▶ [YOUR TASK]
Count the lines in the material below that contain the string "Headers", and reply with the number only.

[Collected data]
============================================================
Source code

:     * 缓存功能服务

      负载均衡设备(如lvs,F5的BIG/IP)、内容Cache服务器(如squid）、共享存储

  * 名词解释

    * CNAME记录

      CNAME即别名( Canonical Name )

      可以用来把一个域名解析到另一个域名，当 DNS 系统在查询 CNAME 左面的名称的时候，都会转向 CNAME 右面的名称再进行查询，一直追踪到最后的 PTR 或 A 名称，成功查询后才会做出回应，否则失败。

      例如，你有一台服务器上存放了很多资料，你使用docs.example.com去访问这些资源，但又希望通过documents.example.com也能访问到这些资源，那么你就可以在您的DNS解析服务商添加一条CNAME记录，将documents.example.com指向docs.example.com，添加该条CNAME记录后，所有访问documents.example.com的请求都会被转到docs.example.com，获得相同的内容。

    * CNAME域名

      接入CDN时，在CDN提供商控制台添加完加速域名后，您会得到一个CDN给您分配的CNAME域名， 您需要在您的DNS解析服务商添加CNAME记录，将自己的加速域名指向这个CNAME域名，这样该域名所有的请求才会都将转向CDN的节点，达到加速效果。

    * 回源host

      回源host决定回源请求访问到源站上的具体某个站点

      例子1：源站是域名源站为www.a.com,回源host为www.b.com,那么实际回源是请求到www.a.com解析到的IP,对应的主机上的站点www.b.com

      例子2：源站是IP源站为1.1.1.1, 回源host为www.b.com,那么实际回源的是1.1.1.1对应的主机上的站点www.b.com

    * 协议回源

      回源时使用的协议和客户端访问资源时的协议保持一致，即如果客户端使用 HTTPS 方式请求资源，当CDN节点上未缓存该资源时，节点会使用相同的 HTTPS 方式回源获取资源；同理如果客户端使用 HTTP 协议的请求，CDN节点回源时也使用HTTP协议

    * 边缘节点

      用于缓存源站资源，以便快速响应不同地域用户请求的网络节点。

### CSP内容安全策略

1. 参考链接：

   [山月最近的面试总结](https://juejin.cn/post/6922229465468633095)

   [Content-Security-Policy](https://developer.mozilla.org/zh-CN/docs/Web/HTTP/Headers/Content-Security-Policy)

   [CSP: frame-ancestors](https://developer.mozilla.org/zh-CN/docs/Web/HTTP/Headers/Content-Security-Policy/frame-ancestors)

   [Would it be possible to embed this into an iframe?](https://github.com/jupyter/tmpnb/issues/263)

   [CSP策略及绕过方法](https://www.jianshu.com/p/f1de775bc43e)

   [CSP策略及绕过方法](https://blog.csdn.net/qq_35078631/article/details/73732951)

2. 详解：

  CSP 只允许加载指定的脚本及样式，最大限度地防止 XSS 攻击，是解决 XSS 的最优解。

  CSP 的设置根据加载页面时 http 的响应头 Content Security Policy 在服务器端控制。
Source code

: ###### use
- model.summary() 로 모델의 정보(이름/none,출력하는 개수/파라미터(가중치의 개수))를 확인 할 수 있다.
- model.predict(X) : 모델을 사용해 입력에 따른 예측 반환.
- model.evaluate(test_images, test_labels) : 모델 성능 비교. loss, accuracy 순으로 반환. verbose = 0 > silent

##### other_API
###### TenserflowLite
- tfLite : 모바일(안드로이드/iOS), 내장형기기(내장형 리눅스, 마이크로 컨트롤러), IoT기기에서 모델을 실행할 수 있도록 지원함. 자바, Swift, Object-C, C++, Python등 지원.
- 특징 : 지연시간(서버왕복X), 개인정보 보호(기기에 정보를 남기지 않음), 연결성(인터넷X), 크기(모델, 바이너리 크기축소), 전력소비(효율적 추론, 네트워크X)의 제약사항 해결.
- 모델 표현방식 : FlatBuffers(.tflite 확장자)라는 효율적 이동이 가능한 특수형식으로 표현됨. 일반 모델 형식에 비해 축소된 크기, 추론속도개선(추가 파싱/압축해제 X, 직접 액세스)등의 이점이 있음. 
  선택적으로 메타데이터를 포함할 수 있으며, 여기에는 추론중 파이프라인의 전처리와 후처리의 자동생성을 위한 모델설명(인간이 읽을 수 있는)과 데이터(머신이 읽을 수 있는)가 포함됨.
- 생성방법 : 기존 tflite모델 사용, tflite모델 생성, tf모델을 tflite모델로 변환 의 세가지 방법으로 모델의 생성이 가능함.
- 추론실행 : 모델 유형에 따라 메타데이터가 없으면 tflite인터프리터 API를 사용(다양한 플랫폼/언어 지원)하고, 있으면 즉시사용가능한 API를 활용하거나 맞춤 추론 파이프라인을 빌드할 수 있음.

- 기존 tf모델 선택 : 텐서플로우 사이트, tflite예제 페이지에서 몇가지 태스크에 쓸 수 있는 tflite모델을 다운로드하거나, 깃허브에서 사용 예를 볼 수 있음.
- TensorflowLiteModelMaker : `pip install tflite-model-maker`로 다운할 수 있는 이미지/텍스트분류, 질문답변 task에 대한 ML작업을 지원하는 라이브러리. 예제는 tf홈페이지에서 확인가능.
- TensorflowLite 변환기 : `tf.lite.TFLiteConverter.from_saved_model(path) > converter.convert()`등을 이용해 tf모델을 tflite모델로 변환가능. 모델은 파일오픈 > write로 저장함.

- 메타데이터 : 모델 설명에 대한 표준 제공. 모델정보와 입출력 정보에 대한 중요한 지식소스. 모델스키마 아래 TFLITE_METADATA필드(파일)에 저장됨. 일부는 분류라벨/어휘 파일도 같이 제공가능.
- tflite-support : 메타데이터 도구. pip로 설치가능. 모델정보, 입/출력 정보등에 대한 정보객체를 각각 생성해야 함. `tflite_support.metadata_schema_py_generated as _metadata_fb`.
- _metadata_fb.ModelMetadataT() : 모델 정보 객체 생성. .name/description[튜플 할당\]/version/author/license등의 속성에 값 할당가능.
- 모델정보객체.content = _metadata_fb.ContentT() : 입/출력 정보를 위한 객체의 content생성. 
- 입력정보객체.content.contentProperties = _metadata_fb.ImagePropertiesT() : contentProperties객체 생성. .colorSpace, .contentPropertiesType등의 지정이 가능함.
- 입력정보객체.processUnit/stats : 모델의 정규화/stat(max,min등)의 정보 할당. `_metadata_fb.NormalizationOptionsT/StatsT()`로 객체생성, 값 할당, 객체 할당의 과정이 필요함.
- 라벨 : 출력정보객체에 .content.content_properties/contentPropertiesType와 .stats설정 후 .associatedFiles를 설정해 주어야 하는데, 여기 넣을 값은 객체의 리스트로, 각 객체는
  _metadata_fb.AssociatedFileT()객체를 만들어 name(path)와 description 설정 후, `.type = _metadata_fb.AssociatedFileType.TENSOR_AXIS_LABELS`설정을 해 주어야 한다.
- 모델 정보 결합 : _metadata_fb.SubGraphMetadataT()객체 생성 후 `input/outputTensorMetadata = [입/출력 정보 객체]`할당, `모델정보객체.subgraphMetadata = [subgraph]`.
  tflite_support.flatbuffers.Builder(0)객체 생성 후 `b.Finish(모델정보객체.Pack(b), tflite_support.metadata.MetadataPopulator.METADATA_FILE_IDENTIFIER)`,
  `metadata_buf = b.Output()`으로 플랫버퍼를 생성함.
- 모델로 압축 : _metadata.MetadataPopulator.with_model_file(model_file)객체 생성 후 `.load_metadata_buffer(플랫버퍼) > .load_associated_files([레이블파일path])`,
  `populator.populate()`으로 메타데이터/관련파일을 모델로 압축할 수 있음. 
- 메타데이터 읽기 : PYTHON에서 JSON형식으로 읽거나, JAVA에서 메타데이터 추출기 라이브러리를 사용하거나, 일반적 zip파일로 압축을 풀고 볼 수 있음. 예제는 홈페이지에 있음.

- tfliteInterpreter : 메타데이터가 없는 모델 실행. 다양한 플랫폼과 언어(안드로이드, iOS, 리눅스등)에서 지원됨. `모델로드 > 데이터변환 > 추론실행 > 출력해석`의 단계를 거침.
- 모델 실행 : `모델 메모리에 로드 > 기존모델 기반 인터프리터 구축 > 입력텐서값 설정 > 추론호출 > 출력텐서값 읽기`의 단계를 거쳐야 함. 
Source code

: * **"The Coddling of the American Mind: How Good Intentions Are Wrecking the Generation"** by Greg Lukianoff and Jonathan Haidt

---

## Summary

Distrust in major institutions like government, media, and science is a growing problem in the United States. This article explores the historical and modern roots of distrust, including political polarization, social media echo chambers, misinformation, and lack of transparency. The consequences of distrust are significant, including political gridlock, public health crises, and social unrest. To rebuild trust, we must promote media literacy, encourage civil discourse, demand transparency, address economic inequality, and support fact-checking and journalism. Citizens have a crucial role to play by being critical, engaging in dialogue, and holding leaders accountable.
============================================================
▶ [SOLUTION FOR THIS TASK]
2